In the video “Supervised Machine Learning: Regression and Classification → Week 1 → Learning rate”, 3:46
Why does the point jump away (above) when the alpha is too big? I thought it should jump around, instead of jumping away.
In the video “Supervised Machine Learning: Regression and Classification → Week 1 → Learning rate”, 3:46
Why does the point jump away (above) when the alpha is too big? I thought it should jump around, instead of jumping away.
Ideally each updated of ‘w’ would move the cost toward the minimum.
But if the magnitude of the change in ‘w’ is too large, then the cost could go past the minimum and climb up the opposite side of the curve.
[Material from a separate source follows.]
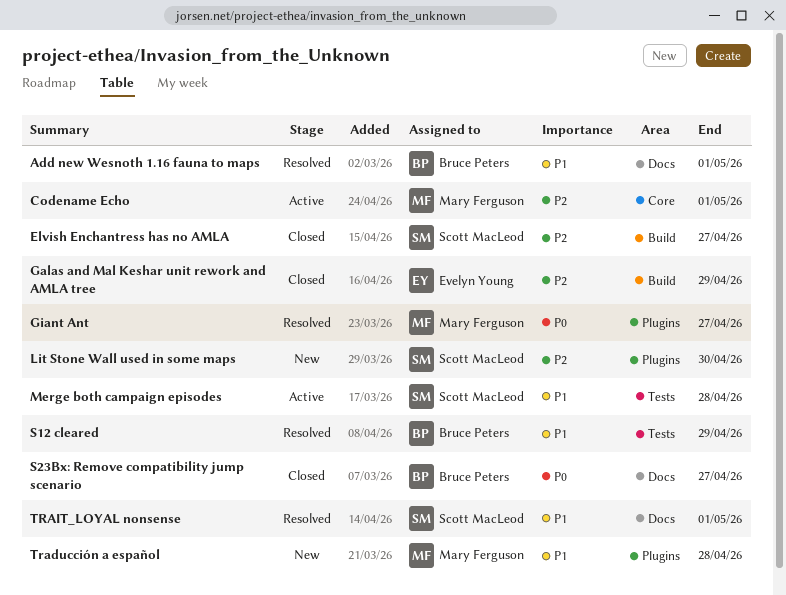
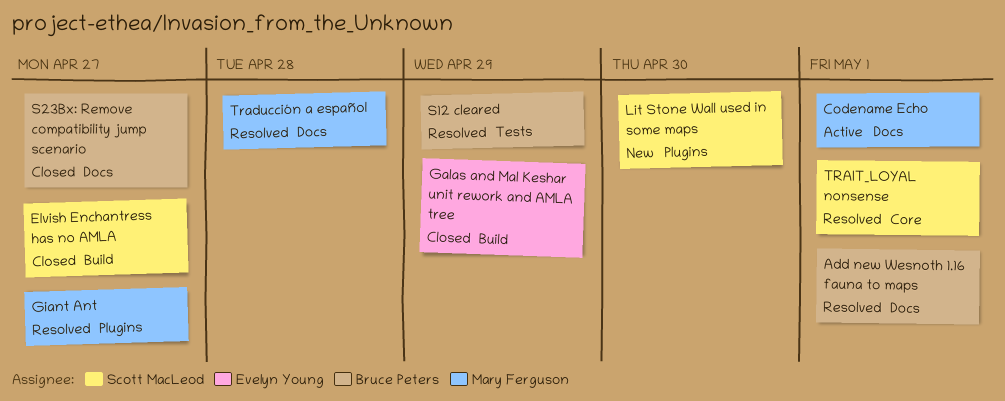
Codename Echo, label: Core -> Docs
Merge both campaign episodes: present -> none
Traducción a español, status: New -> Resolved
Traducción a español, label: Plugins -> Docs
TRAIT_LOYAL nonsense, label: Docs -> Core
Then the next corrected ‘w’ value would over-correct back the opposite direction again.
But its not really a 2D hyperbolic curve its high dimensional i.e. its not bound in all directions with the same height of the “ditch”, if the learning rate is big enough it might surpass the minima and get out of the ditch!
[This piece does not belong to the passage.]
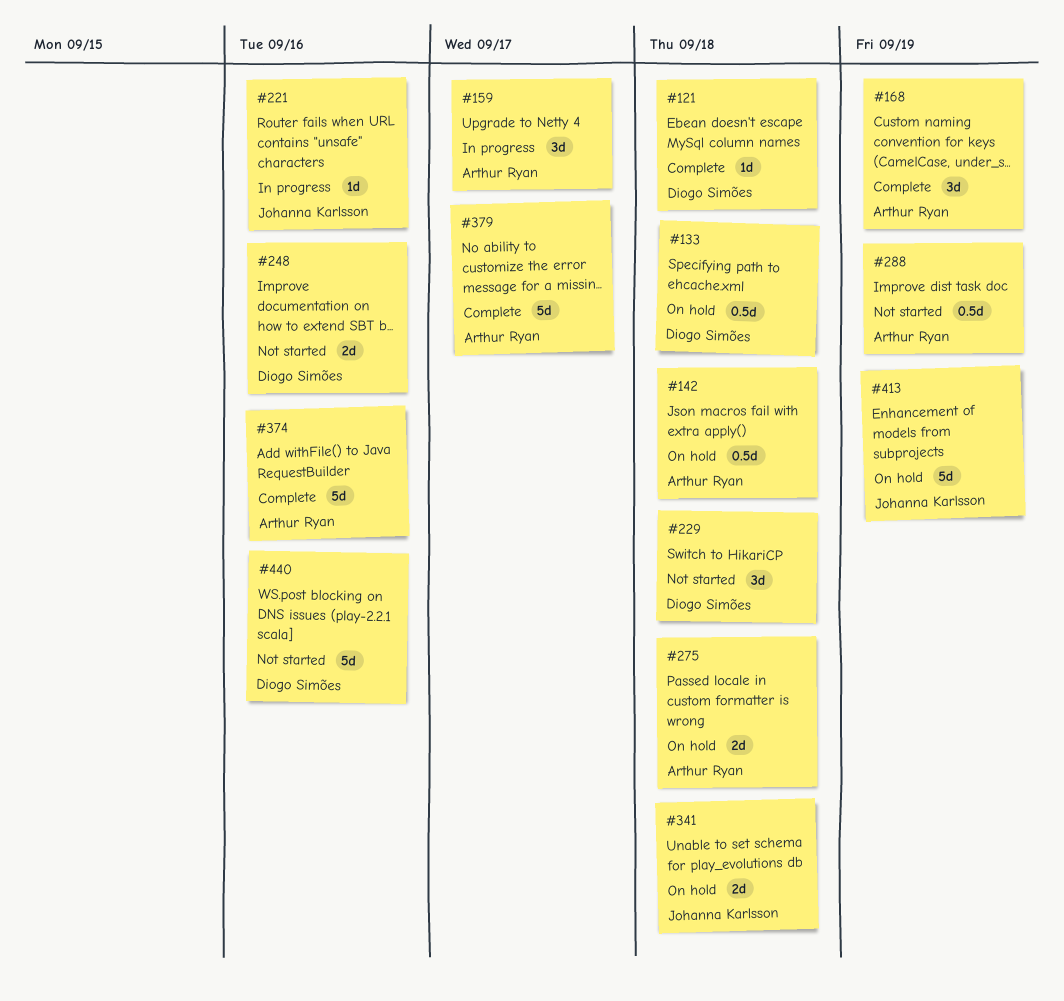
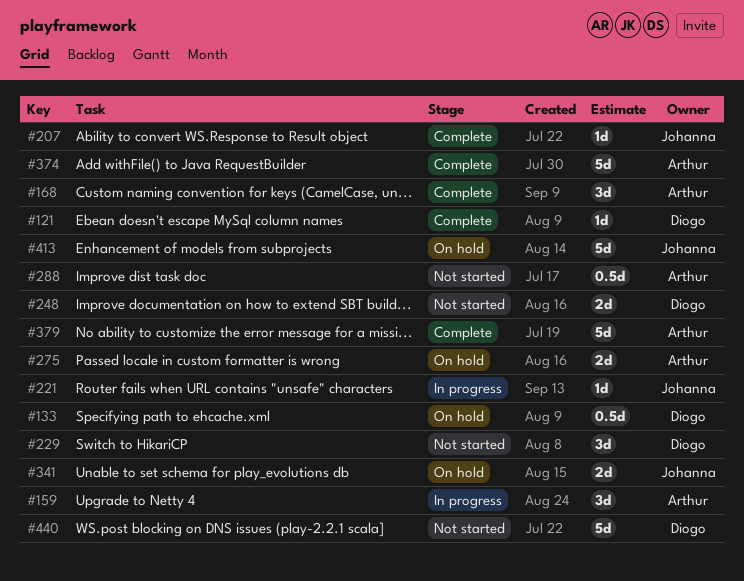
#142: present -> none
#207: none -> present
considering the right side of a perfect parabolic descent for simplicity gradient descent will be like
w := w - \frac{Loss}{w} and it will not jump across minimum as long as w - \frac{Loss}{w} > 0
as w → really small ==> \frac{Loss}{w} → \infty ( i.e it becomes large ) → w - \frac{Loss}{w} tends to become negative(in the regions where the curve is steep) when trying to move towards zero . It means it will have higher chances of jumping across the minimum where the curve is really steep and that is where a smaller value of \alpha will be required to decrease this large value of the slope preventing the jumps across the minimum.
There won’t be any jump when w is large and thus \frac{Loss}{w} will be a small number resulting in slow learning, in this scenario a larger value of \alpha will be required to increase the rate of learning.
if we increase \alpha in either of the two scenarios, it will increase the second part of the equation, \frac{Loss}{w} \times \alpha and hence w := w - \frac{Loss}{w} \times \alpha will become -ve( it will move past 0 on the other side)
Perhaps this is how Adam algorithm manages alpha and if \alpha is choosen carefully Adam may not be required for simple curves/expressions but it is always better to use Adam or something which manages alpha always i think.
Please correct me if i am wrong.
The complexity of setting a good value for alpha is why this fixed-rate method isn’t used very often.
But it’s a good first introduction to using gradients to find the minimum of a convex function.